◆ AUSGEWÄHLTER TEXTABSCHNITT
━━━━━━
Oder wer hätte gedacht, dass in ganz Osteuropa der Kommunismus in so kurzer Zeit zusammenbrechen würde und das Glaubensleben wieder neu aufatmen könnte?
Ja selbst in China habe ich bei fünf Besuchen erlebt, dass nach dem Tod von Mao-tse-dong die Kirche wieder neue Kraft und neue Hoffnung schöpfen konnte. Dort gibt es z.B. keinen Priestermangel. Ich konnte selbst mithelfen bei der Erweiterung eines Priesterseminars, weil so viele Kandidaten ein größeres Haus brauchten. Ganz zu schweigen vom Aufblühen der Kirche in Korea nach dem furchtbaren koreanischen Krieg, ein Aufblühen, das ich 21 Jahre lang selbst mitgestalten durfte.
Liebe Zuhörer!
Im Augenblick hat uns der Herrgott eine spezielle Exerzitien-Zeit eingerichtet. Wir leben so halb wie in einem Exerzitien-Haus: kein Ausgang, Abstand halten, kein Geschwätz beim Kaffee-Klatsch, keine rauschenden Feste feiern. Stattdessen Nachdenken und Träumen, wie eine bessere Zukunft zu gestalten sei.
━━━━━━
◆ AUSZÜGE AUS DATENSÄTZEN
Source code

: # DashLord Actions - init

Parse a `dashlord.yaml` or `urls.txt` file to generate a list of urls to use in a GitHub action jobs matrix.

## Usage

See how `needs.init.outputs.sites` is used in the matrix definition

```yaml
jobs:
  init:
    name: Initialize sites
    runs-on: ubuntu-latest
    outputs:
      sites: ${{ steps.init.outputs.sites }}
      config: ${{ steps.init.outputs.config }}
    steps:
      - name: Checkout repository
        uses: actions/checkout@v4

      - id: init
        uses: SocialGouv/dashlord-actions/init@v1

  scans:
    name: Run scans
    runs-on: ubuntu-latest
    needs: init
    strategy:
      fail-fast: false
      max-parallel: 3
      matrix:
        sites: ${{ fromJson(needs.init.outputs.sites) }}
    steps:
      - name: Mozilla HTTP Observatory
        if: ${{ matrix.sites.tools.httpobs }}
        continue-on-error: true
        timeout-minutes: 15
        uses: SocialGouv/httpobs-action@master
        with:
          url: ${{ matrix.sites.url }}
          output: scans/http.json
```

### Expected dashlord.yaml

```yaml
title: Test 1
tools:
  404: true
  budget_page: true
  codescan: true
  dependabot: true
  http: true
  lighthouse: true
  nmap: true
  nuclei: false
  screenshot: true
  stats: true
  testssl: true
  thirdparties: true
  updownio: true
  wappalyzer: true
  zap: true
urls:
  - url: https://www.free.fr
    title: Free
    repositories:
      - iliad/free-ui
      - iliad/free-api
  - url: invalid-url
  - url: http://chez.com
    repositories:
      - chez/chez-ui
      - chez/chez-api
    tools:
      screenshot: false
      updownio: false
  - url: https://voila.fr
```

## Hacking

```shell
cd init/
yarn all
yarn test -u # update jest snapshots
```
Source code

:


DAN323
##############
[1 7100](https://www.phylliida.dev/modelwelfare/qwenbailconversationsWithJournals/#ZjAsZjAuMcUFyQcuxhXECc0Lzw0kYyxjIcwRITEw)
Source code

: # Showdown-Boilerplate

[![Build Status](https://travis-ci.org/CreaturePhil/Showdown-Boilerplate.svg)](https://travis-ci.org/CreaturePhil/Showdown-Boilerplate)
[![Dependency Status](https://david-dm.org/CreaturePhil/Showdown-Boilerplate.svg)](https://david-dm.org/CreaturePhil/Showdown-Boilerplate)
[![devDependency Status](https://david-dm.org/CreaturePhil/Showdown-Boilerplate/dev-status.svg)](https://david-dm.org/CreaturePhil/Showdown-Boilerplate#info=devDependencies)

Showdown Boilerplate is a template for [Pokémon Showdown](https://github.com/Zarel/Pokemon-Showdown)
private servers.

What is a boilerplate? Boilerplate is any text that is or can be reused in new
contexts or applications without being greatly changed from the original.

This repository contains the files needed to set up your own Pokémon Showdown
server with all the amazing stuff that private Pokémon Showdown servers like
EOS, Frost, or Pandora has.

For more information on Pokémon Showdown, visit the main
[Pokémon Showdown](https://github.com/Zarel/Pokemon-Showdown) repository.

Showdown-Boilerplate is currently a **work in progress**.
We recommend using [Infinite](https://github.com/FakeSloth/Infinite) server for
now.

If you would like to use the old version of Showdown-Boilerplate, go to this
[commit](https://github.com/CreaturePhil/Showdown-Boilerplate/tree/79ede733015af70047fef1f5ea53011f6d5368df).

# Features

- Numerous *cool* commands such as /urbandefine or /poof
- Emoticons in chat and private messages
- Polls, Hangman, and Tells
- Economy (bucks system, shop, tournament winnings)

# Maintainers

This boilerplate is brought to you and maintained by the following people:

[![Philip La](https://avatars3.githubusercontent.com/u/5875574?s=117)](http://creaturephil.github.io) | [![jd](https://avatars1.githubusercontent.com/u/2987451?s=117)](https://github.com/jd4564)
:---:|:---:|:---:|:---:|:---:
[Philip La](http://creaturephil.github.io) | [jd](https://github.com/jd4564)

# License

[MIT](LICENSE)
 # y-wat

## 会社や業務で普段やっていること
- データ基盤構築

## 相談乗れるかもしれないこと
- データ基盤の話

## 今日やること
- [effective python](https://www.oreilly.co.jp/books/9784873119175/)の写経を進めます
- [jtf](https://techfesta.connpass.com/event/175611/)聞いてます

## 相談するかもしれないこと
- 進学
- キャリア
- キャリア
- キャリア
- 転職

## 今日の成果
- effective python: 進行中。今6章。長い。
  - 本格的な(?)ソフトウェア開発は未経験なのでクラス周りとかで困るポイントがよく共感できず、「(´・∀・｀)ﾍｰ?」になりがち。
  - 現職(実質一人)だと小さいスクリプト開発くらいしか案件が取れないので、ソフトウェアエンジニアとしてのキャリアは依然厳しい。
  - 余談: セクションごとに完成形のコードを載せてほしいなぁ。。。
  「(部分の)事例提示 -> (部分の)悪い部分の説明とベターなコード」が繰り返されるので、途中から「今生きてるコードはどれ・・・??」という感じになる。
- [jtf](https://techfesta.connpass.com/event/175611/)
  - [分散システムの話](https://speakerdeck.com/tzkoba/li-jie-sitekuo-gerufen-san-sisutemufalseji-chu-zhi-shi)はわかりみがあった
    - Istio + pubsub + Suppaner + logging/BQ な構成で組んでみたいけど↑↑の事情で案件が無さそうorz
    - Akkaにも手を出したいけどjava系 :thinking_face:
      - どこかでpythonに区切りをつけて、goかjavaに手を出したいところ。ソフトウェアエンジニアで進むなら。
━━━━━━
◆ ZU ERLEDIGENDE AUFGABEN
- 1) Wie viele Jahre lang hat die sprechende Person laut dem Textabschnitt über Kirche und Glauben das Aufblühen der Kirche in Korea mitgestaltet?
- 2) Führe den Textabschnitt über Kirche und Glauben nach seinem letzten Satz weiter.
Die Datensätze stammen aus einer anderen Quelle.

◆ ANTWORTEN ZUR ÜBUNG
- 1) 21 Jahre lang.

- 2)
I have a dream. Ich träume, dass es in Zukunft beim nächsten Konzil so gehe, wie beim 2. Apostelkonzil, als die Apostel die Vollversammlung der Gläubigen einberiefen oder beim epochalen 3. Apostelkonzil, das im 15. Kap. der Apostelgeschichte berichtet wird: "Da beschlossen die Apostel und die Presbyter zusammen mit der ganzen Gemeinde…" So träume ich, dass beim nächsten Konzil wenigstens die Hälfte Männer und Frauen aus dem Laienstand sind. - Die Konzilien der letzten Jahrhunderte waren ja nicht einmal klerikalistisch; denn auch der größte Teil des Klerus war nicht eingeladen. Es waren exklusive Aristokraten-Versammlungen, nur die pezzigrossi, wie die Italiener sagten, die dicken Brocken.
I have a dream, dass irgendwann bei der Papstwahl die Hälfte der Kardinäle Männer und Frauen aus den Laien sind. Dagegen gibt es kein theologisches Argument, es ist eine reine Verwaltungsangelegenheit.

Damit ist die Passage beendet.